- Directions:
With the pictures removed, write out the data below exactly.

- Working data:

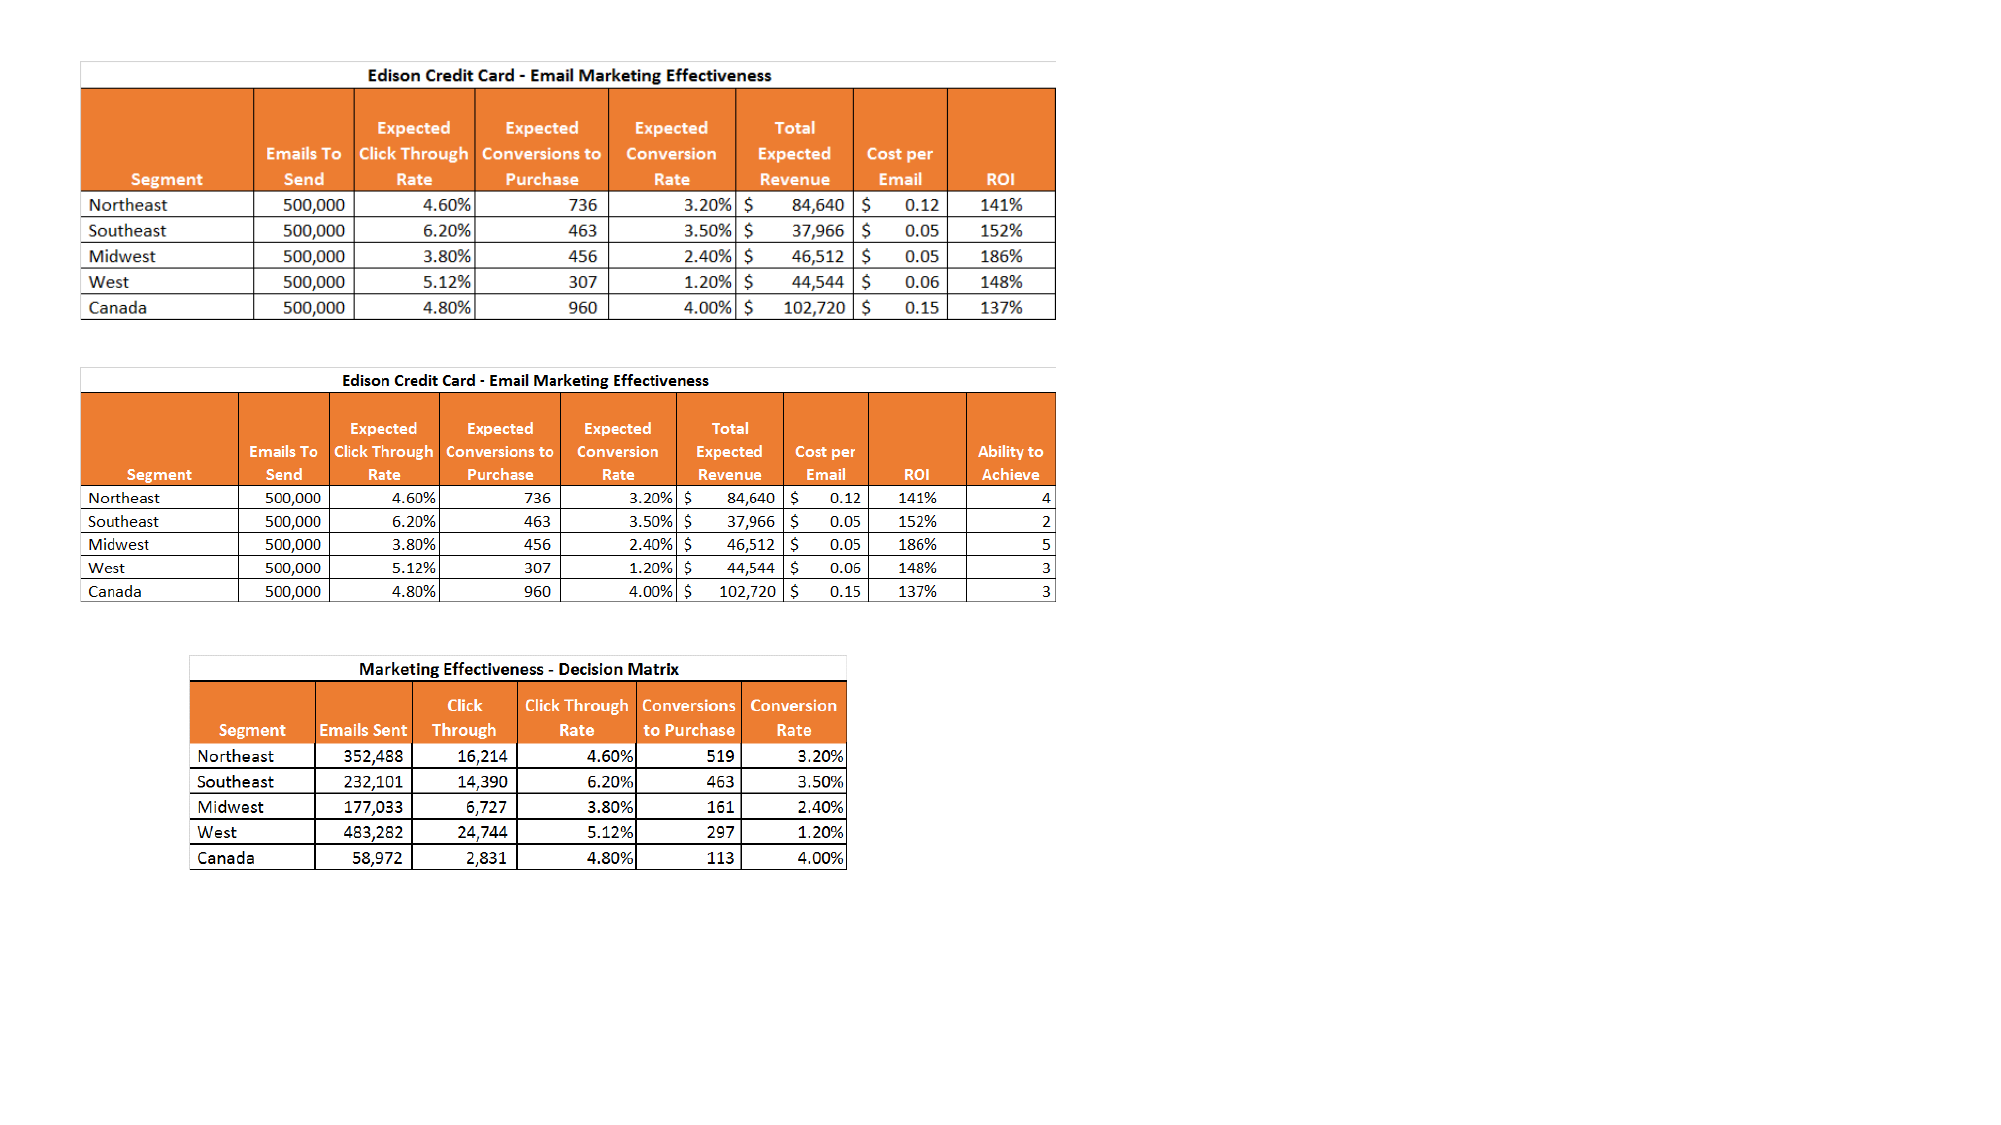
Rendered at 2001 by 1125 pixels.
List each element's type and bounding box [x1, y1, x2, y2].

picture [189, 655, 847, 870]
picture [80, 61, 1056, 320]
picture [80, 366, 1056, 602]
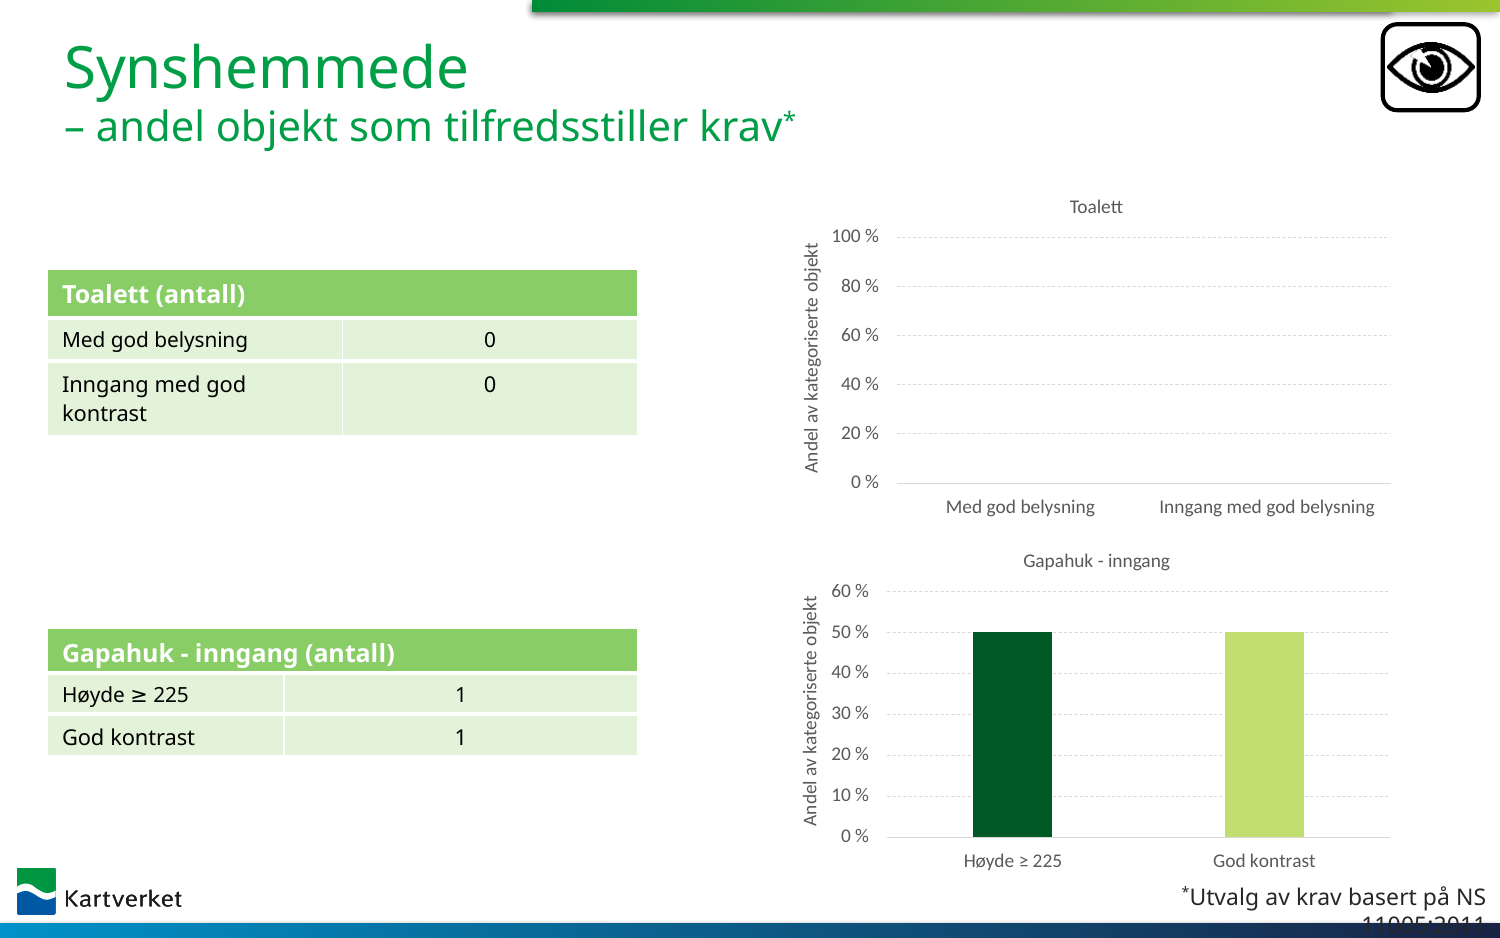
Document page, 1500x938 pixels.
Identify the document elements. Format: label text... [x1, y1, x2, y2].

table_header Gapahuk - inngang (antall) [48, 629, 637, 671]
table_cell 1 [285, 716, 637, 755]
table_cell 0 [343, 363, 637, 435]
picture [791, 541, 1402, 880]
table_cell Inngang med god kontrast [48, 363, 342, 435]
table_cell 0 [343, 320, 637, 359]
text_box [1382, 24, 1480, 111]
text_box Synshemmede – andel objekt som tilfredsstiller krav* [49, 24, 1431, 158]
picture [791, 187, 1402, 526]
table_cell Med god belysning [48, 320, 342, 359]
text_box *Utvalg av krav basert på NS 11005:2011 [1068, 873, 1500, 938]
table_cell Høyde ≥ 225 [48, 675, 283, 712]
table_cell God kontrast [48, 716, 283, 755]
table_header Toalett (antall) [48, 270, 637, 316]
table_cell 1 [285, 675, 637, 712]
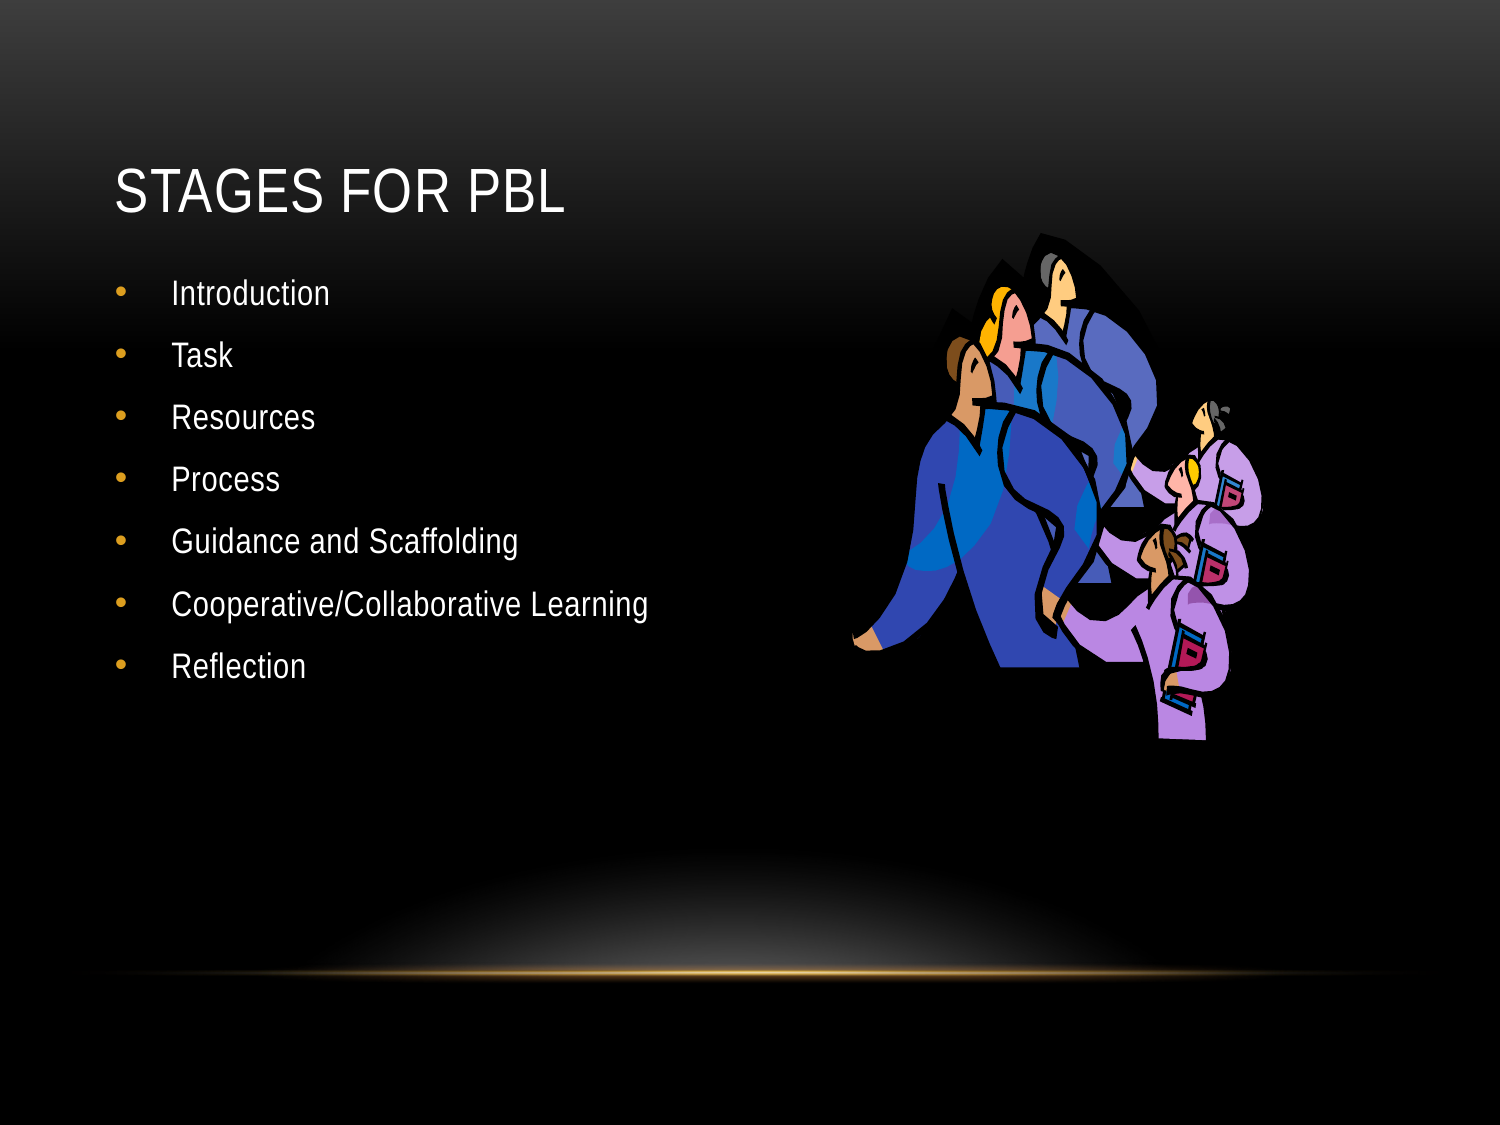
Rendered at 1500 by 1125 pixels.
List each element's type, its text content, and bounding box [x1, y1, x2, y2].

title stages for pbl [99, 45, 1400, 233]
list Introduction Task Resources Process Guidance and Scaffolding Cooperative/Collaborative Learning Reflection [99, 262, 1400, 938]
picture [0, 0, 1500, 1125]
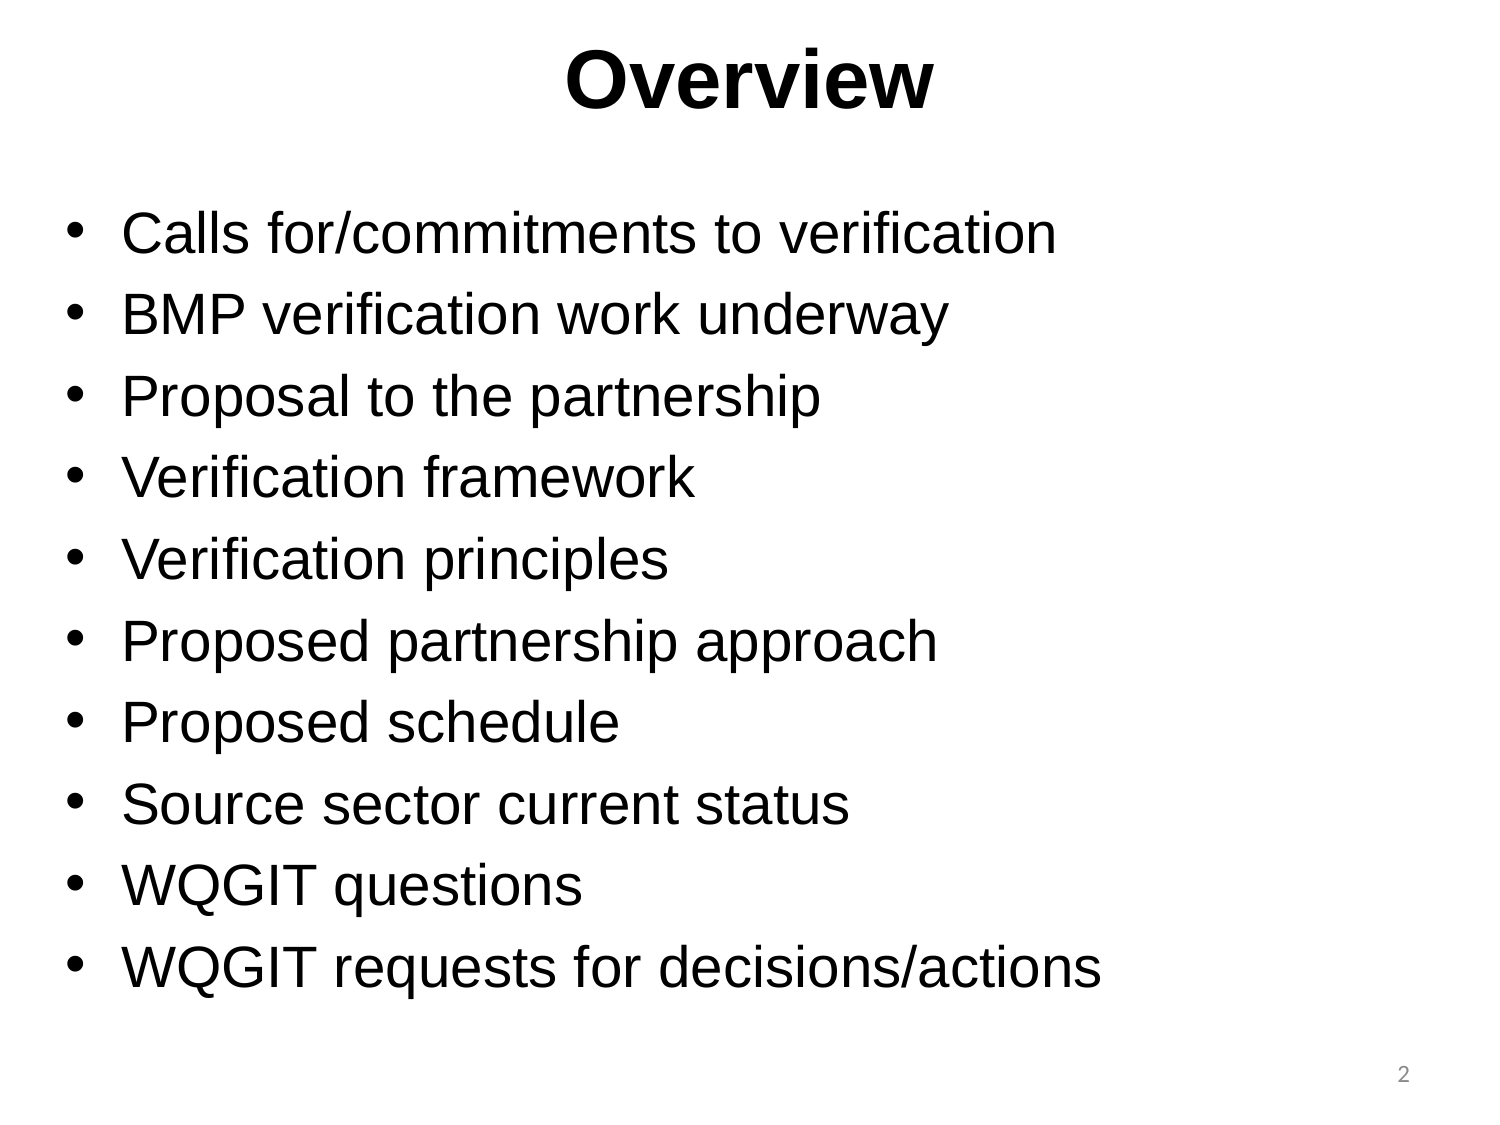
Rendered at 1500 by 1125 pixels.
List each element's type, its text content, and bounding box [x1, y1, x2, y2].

title Overview [75, 0, 1425, 150]
list Calls for/commitments to verification BMP verification work underway Proposal to the partnership Verification framework Verification principles Proposed partnership approach Proposed schedule Source sector current status WQGIT questions WQGIT requests for decisions/actions [50, 187, 1438, 1050]
slide_number 2 [1074, 1042, 1425, 1103]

- Output:
Rendered at 2001 by 1125 pixels.
List each element's type and bounding box [x1, y1, x2, y2].

picture [189, 655, 847, 870]
picture [80, 61, 1056, 320]
picture [80, 366, 1056, 602]
Document page, 1500x938 pixels.
Identify the document elements. Format: label text... [x1, y1, x2, y2].

table_header Gapahuk - inngang (antall) [48, 629, 637, 671]
table_cell 1 [285, 716, 637, 755]
table_cell 0 [343, 363, 637, 435]
picture [791, 541, 1402, 880]
table_cell Inngang med god kontrast [48, 363, 342, 435]
table_cell 0 [343, 320, 637, 359]
text_box [1382, 24, 1480, 111]
text_box Synshemmede – andel objekt som tilfredsstiller krav* [49, 24, 1431, 158]
picture [791, 187, 1402, 526]
table_cell Med god belysning [48, 320, 342, 359]
text_box *Utvalg av krav basert på NS 11005:2011 [1068, 873, 1500, 938]
table_cell Høyde ≥ 225 [48, 675, 283, 712]
table_cell God kontrast [48, 716, 283, 755]
table_header Toalett (antall) [48, 270, 637, 316]
table_cell 1 [285, 675, 637, 712]
Rendered at 1500 by 1125 pixels.
List each element's type, its text content, and bounding box [x1, y1, x2, y2].

title stages for pbl [99, 45, 1400, 233]
list Introduction Task Resources Process Guidance and Scaffolding Cooperative/Collaborative Learning Reflection [99, 262, 1400, 938]
picture [0, 0, 1500, 1125]
Rendered at 1500 by 1125 pixels.
List each element's type, its text content, and bounding box [x1, y1, x2, y2].

title Overview [75, 0, 1425, 150]
list Calls for/commitments to verification BMP verification work underway Proposal to the partnership Verification framework Verification principles Proposed partnership approach Proposed schedule Source sector current status WQGIT questions WQGIT requests for decisions/actions [50, 187, 1438, 1050]
slide_number 2 [1074, 1042, 1425, 1103]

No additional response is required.